Even with the blizzard of press releases from companies exhibiting at CES 2025, Expeng AeroHT flies out. Flying cars may be passé for CES veterans (the company displayed its first flying car at CES 2024), but even the most jaded tech journalist will have to admit that a two-seat chopper stored in the back of a 6-wheel Cybertruck-looking vehicle is a first.
In a video, we see the Land Aircraft Carrier in CG. It automatically unloads the six-rotor aircraft, which unfurls its rotor blades and takes off with a pilot and a passenger.
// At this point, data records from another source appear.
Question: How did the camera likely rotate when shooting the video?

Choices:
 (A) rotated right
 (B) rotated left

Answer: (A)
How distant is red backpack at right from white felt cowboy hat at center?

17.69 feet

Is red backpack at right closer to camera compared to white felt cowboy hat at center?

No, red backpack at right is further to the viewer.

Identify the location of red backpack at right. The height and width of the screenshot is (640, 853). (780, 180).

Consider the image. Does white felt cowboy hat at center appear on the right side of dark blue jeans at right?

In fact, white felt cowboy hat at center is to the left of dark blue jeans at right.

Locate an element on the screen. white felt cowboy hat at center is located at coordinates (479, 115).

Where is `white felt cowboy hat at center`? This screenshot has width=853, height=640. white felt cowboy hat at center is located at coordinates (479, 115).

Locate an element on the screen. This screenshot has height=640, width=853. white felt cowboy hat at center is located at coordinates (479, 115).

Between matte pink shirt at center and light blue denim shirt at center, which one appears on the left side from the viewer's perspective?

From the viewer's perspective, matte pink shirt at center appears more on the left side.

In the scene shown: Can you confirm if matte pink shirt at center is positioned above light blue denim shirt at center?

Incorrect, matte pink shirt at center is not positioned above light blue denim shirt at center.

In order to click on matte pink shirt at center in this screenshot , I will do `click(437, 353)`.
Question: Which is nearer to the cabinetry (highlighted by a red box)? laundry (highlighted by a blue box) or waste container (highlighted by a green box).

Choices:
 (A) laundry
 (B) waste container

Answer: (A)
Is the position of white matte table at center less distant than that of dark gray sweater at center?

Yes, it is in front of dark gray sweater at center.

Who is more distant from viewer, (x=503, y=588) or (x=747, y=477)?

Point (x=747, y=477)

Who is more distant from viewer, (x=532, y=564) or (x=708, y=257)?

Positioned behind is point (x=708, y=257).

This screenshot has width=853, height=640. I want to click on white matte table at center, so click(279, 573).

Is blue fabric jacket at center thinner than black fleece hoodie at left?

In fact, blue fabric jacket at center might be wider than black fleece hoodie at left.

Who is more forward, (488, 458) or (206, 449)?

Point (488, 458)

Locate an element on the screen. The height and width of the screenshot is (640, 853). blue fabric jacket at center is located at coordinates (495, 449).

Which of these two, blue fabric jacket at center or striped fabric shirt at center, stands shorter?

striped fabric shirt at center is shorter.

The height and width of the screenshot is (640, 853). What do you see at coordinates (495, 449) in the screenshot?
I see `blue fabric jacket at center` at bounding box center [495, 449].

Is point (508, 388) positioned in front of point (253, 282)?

Pilots of fixed-wing aircraft will make fools of themselves trying to fly helicopters, but Expeng AeroHT says that an ordinary person can learn to fly their chopper in 5 minutes and master it in 3 hours.
The company will be previewing it to the media at the Las Vegas Convention Center at CES 2025. As it is indoors, I expect we won’t see it fly.
One might dismiss the “land carrier” as outlandish, unlikely to pass aircraft regulations in the US and the EU and relegated to airspace over countries where dollar-billionaires flaunt their wealth over millions less fortunate. Still, we can no longer dismiss China’s commitment to EVs and with Xpeng AeroHT, to the new air mobility. The company had its first flying car prototype in 2016 and has since managed to get what looks like a full-size car off the ground. It has rolled out a super-futuristic eVTOL (electric vertical takeoff and landing) aircraft that keeps its blades tucked under its back (like a ladybug but sleeker), converting Transformer style into a quadcopter. That’s radical. To have cameras instead of side view mirrors and a pillar-to-pillar LED display is to be expected.
Xpeng AeroHT will be taking advanced orders by year-end and promises to ship by the end of next year. Cost: 2 million yuan ($280,000).